Given data ▸
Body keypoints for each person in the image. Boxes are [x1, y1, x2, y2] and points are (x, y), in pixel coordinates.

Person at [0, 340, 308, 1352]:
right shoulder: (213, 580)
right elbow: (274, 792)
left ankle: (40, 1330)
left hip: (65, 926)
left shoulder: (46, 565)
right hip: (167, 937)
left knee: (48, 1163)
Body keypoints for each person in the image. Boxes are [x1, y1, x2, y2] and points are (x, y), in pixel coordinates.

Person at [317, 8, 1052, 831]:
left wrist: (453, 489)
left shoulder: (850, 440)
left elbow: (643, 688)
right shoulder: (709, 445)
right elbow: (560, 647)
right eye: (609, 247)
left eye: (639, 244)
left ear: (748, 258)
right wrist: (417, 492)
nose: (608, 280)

---

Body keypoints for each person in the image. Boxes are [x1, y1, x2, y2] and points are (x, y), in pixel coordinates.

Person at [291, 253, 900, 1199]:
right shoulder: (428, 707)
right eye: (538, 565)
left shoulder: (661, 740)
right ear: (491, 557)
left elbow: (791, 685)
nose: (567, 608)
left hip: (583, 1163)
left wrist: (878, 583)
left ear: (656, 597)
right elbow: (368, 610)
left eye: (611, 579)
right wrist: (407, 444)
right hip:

Action item ▸ Count the lines of the data that hold the string "shoulder". The answer should be that number alone.

Answer area ▸ 6